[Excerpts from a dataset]
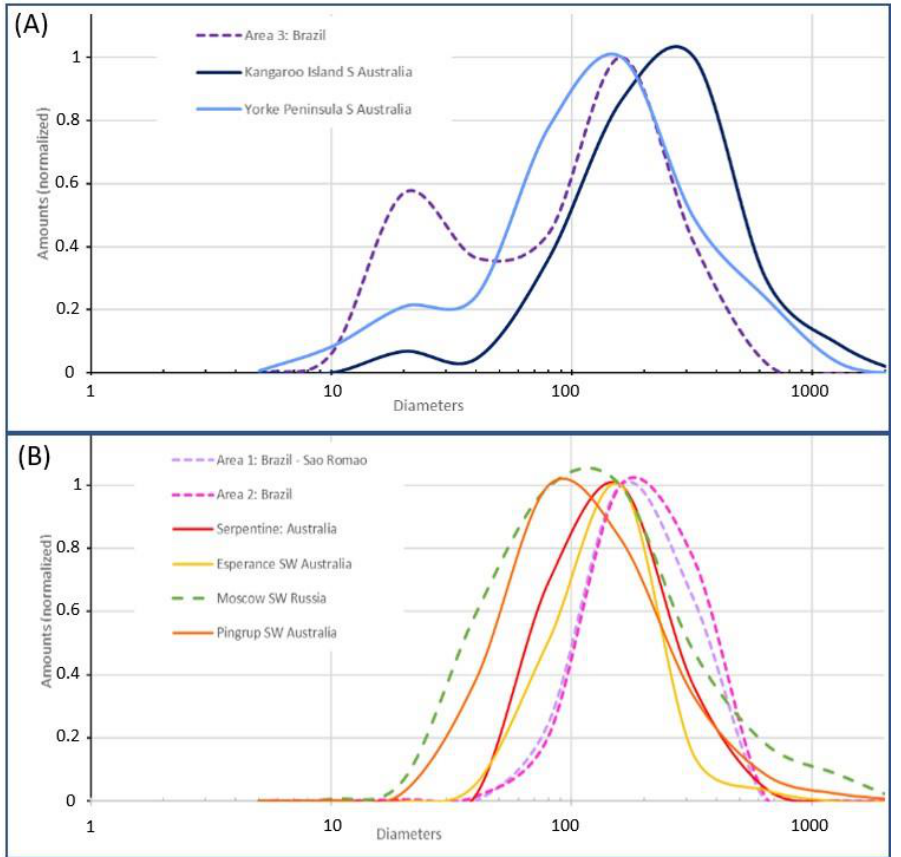
Figure 11. Normalized distribution of the diameters deduced from the raw data Figures 4, 8 and 9. ( A ) The ones which present two maxima, zone 3 in Brazil, and the Adelaide area. ( B ) The ones with a simple maximum: Russia and the other areas in Brazil and Australia. The more probable values are between 150 m and 200 m except for Kangaroo Island where it is larger.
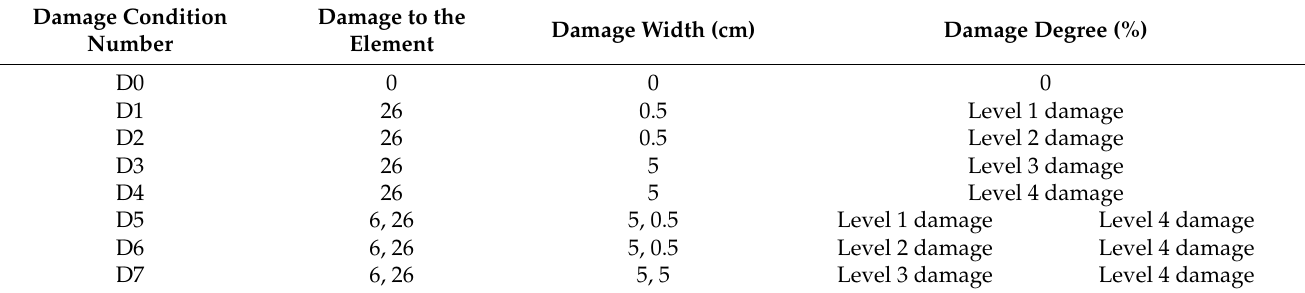
Figure 6. Sensor installation and experimental operation.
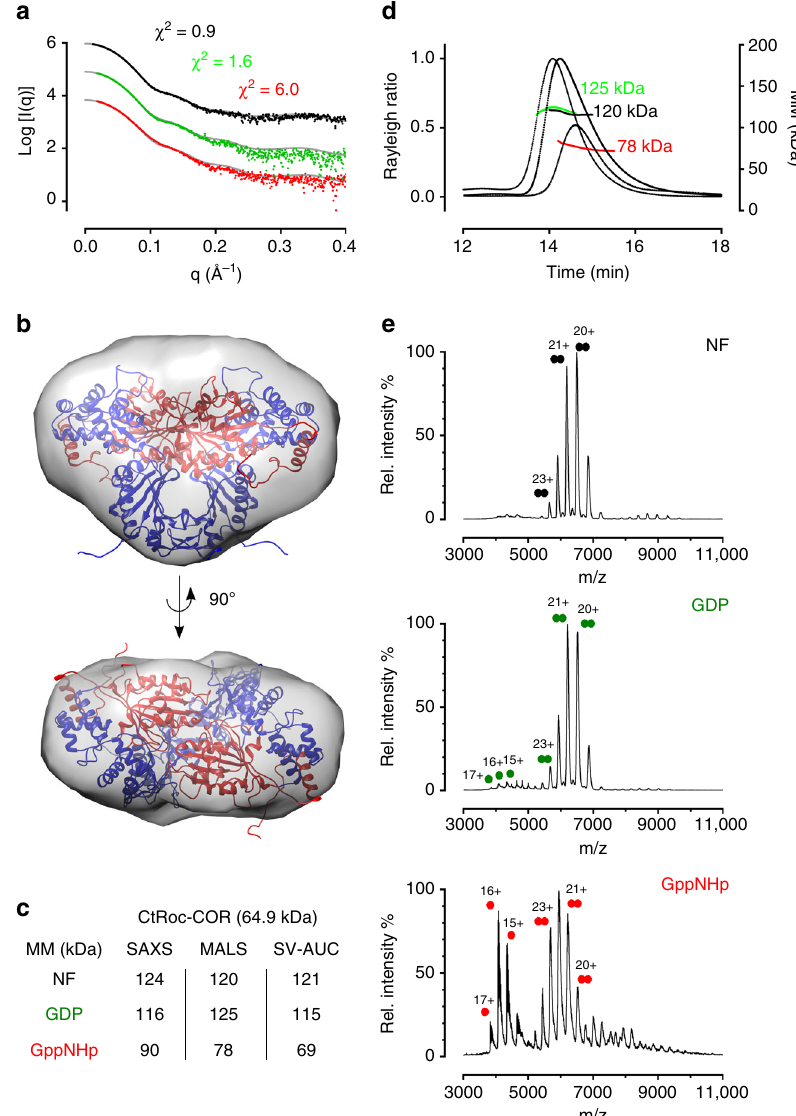
Fig. 1 The Chlorobium tepidum Roc-COR domain monomerizes upon binding of a non-hydrolysable GTP analogue (GppNHp). a Pairwise-comparison using CRYSOL of the theoretical scattering curve derived from the crystallographic dimer model of CtRoc-COR (PDB 3DPU, grey line ) with the experimental scattering curves of CtRoc-COR in the absence of nucleotides ( black dots ) or in the presence of GDP ( green dots ) or GppNHp ( red dots ). b Superposition of the crystallographic CtRoc- COR dimer model (Roc in red and COR in blue ) on the ab initio SAXS envelope, constructed starting from the scattering curve of CtRoc-COR in the absence of nucleotides. c Overview of the molecular masses obtained via SAXS (based on Porod volume/1.7), SEC-MALS and SV-AUC for CtRoc-COR in different nucleotide- bound states. The theoretical molecular mass of the monomer is given in between brackets. (NF = nucleotide-free) d SEC-MALS data for CtRoc-COR in the absence ( black ) or presence of nucleotides GDP ( green ) or GppNHp ( red ). e Native mass spectra of CtRoc-COR for the three different nucleotide states: nucleotide- free (NF), GDP-bound and GppNHp-bound. Peaks corresponding to dimeric and monomeric species are labeled with two circles and one circle , respectively NATURE COMMUNICATIONS | 8:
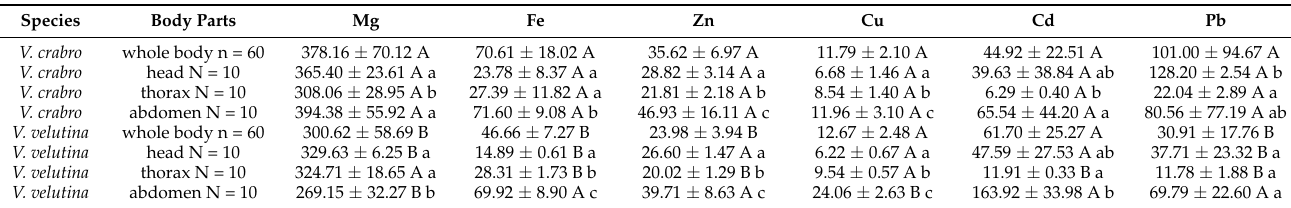
Table 1. Element concentrations in the adult European hornet ( V. crabro ) and Asian yellow-legged hornet ( V. velutina ). Data are reported as mean ± standard deviation (SD), and are expressed in µ g/g wet weight (ww) for Mg, Fe, Zn and Cu and in ng/g ww for Cd and Pb. For each metal, different capital letters indicate significant differences between species. For each metal, different lower cases indicate a significant difference among body parts within each species.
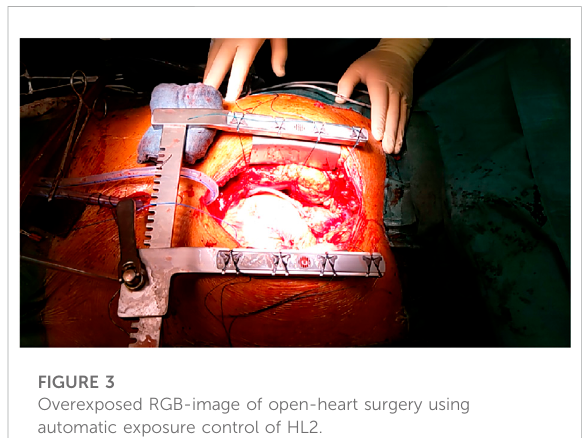
FIGURE 3 Overexposed RGB-image of open-heart surgery using automatic exposure control of HL2.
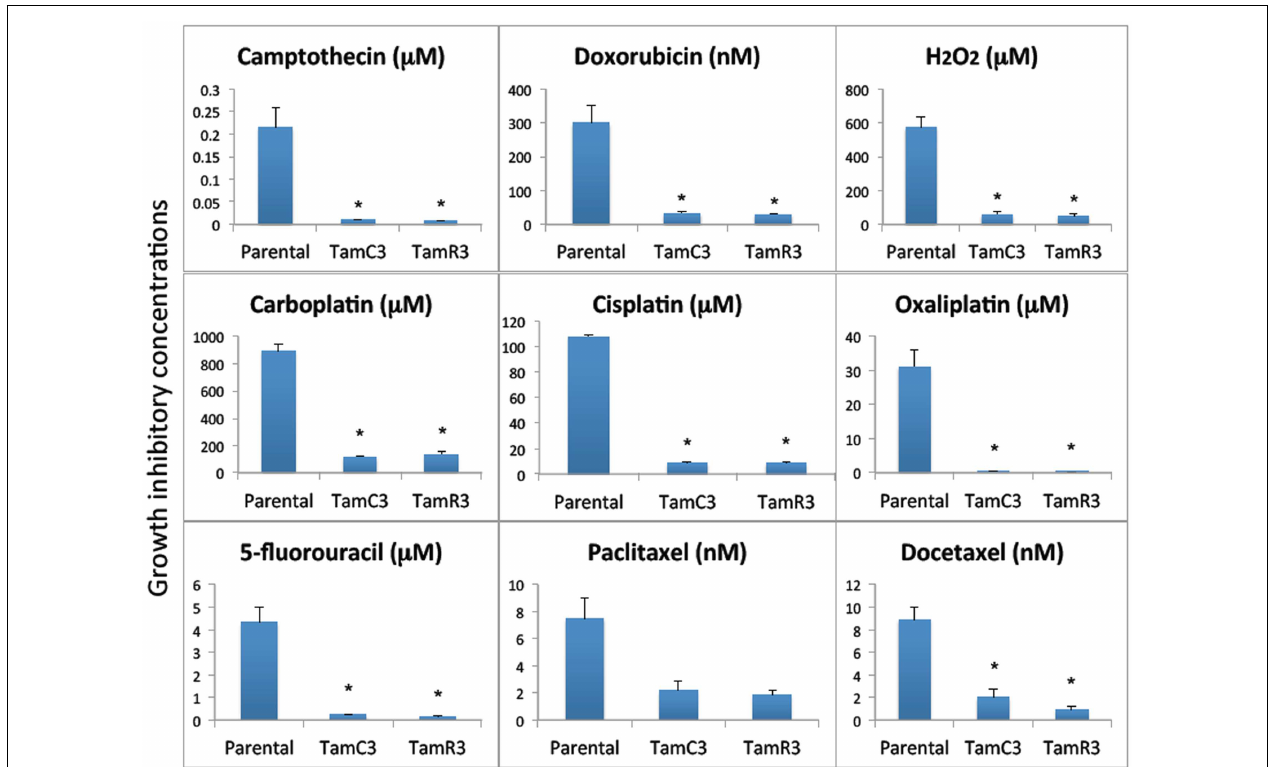
the other agents . Cells were treated with drugs for 3days and cell proliferation was measured by the sulforhodamine B assay. Bars indicate SE in two independent experiments. *Significantly different from MCF-7 parental line ( p <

-- Exercise directions --
Filter the records for the word "other" and show every line that has it.

-- Task response --
Figure 11. Normalized distribution of the diameters deduced from the raw data Figures 4, 8 and 9. ( A ) The ones which present two maxima, zone 3 in Brazil, and the Adelaide area. ( B ) The ones with a simple maximum: Russia and the other areas in Brazil and Australia. The more probable values are between 150 m and 200 m except for Kangaroo Island where it is larger.
the other agents . Cells were treated with drugs for 3days and cell proliferation was measured by the sulforhodamine B assay. Bars indicate SE in two independent experiments. *Significantly different from MCF-7 parental line ( p <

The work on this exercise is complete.